### PROBLEM STATEMENT:
Write out exactly the lines below starting at the one containing "Дополнительные модули к партам" and ending at the one containing "constituer une équipe performante. Un bon". Omit every picture.

Transcribed page contents
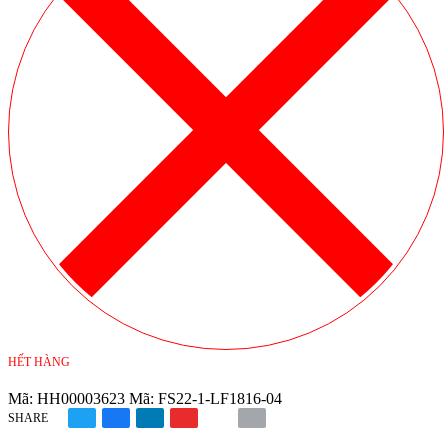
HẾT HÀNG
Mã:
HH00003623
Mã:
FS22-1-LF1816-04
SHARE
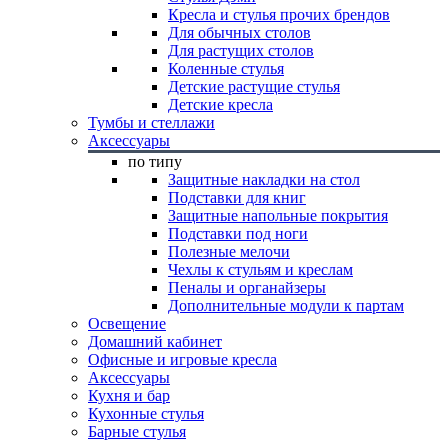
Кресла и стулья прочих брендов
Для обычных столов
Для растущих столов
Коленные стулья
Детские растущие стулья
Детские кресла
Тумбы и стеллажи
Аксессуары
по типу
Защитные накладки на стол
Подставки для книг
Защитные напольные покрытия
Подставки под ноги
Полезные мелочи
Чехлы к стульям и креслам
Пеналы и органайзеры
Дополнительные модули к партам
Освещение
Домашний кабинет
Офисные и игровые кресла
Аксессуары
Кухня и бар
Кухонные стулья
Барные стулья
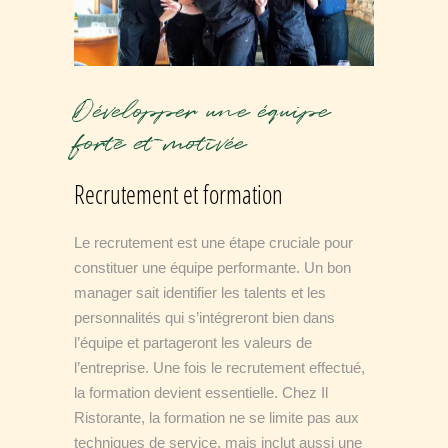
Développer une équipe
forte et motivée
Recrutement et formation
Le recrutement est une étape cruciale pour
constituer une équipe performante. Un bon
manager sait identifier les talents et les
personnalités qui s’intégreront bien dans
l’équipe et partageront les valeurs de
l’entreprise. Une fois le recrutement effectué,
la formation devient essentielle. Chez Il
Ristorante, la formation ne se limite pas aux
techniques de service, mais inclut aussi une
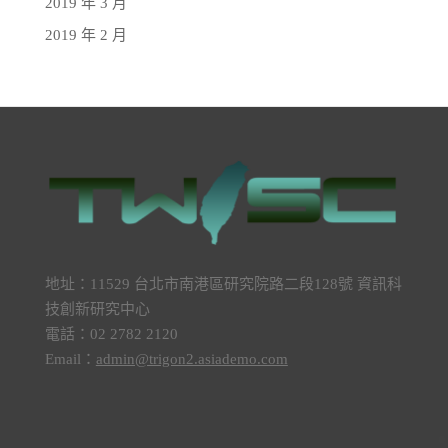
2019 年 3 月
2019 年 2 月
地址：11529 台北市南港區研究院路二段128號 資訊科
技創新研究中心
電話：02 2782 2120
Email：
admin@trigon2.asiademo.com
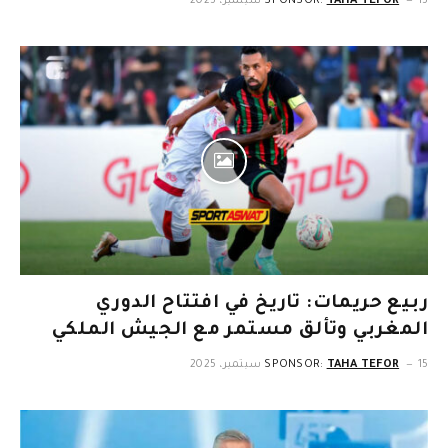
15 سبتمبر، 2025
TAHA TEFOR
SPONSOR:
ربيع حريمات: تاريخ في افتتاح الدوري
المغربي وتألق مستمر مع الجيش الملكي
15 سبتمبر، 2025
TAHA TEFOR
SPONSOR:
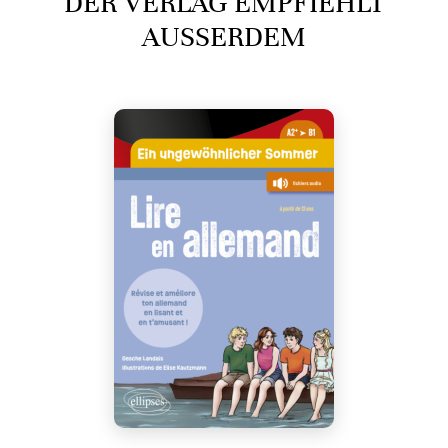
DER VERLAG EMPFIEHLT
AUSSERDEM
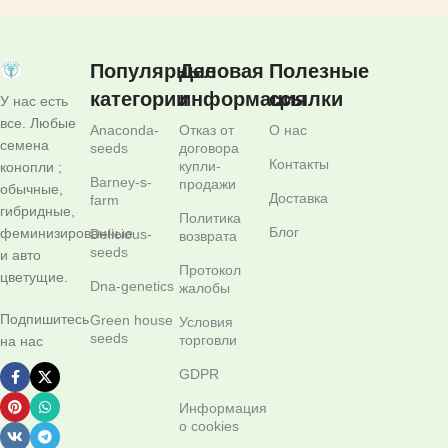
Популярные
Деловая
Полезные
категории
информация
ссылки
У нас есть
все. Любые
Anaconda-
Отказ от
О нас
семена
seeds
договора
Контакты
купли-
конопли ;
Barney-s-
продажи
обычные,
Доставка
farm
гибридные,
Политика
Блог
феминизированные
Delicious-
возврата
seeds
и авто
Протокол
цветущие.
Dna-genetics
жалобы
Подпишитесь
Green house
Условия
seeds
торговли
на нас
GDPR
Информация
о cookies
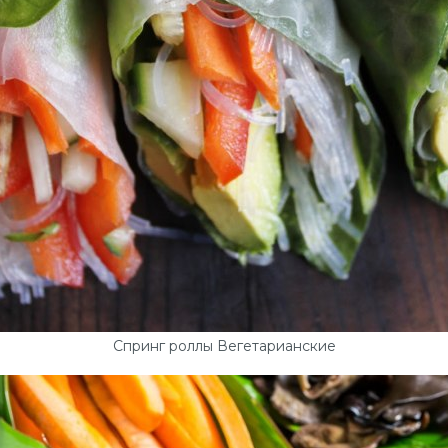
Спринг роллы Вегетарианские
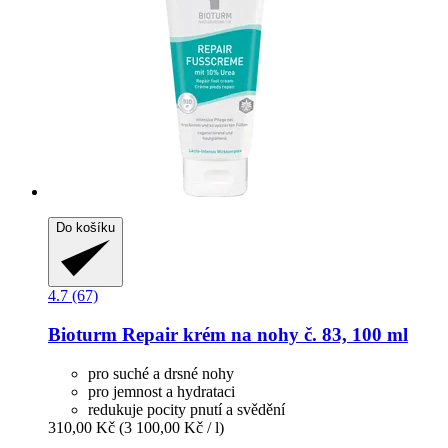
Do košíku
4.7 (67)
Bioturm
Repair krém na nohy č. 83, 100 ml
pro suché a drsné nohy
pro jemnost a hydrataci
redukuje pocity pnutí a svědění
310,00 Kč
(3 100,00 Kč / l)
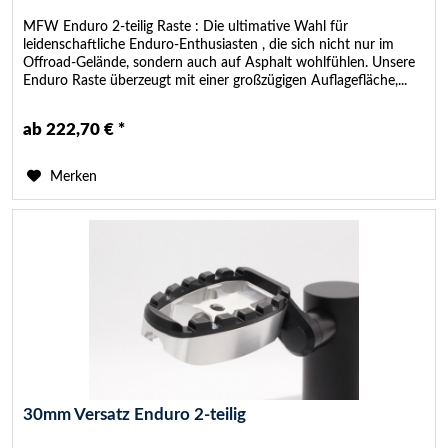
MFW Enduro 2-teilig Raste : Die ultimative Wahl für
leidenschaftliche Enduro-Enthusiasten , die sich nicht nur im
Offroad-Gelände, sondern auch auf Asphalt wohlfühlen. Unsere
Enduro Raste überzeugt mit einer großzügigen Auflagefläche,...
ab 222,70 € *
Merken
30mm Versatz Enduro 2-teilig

--

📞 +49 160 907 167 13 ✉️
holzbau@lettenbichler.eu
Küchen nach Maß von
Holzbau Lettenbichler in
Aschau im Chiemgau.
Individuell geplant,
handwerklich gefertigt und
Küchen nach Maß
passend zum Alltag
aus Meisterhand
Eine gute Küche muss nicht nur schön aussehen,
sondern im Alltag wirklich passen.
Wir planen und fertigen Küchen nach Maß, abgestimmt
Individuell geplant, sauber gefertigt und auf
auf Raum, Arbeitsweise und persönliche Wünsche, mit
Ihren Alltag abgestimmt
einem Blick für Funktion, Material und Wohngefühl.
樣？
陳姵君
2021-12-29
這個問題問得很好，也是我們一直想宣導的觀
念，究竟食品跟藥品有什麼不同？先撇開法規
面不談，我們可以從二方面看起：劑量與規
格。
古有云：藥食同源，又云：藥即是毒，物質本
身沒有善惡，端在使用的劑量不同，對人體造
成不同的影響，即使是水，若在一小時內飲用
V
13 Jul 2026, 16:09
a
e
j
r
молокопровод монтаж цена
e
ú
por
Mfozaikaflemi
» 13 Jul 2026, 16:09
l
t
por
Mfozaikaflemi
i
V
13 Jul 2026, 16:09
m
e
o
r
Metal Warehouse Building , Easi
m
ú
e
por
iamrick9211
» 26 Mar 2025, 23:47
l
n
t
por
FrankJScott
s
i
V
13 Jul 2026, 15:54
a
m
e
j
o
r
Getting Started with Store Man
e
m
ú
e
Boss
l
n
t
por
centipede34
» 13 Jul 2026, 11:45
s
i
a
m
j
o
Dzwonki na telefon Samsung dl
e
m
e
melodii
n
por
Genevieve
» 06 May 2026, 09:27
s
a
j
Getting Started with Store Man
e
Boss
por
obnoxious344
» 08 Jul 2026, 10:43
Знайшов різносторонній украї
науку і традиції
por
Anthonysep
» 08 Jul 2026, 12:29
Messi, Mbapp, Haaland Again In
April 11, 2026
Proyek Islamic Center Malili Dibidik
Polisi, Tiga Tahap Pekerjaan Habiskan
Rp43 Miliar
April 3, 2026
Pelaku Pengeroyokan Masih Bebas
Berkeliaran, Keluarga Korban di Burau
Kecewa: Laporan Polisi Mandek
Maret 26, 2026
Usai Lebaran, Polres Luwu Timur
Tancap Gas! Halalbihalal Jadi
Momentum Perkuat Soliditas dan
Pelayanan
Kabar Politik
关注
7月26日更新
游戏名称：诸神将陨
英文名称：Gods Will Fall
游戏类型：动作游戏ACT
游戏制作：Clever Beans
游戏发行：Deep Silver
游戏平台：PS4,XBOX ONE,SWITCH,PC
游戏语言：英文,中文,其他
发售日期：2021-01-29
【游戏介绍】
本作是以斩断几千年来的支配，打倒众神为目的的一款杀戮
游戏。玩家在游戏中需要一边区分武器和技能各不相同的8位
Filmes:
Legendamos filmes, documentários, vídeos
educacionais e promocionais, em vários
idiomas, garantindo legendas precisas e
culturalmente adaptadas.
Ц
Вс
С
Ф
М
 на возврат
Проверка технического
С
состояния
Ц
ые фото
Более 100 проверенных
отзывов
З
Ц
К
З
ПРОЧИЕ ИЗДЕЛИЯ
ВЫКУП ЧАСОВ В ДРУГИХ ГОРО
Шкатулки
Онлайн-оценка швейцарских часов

### OUTPUT OF THE TASK:
Дополнительные модули к партам
Освещение
Домашний кабинет
Офисные и игровые кресла
Аксессуары
Кухня и бар
Кухонные стулья
Барные стулья
Développer une équipe
forte et motivée
Recrutement et formation
Le recrutement est une étape cruciale pour
constituer une équipe performante. Un bon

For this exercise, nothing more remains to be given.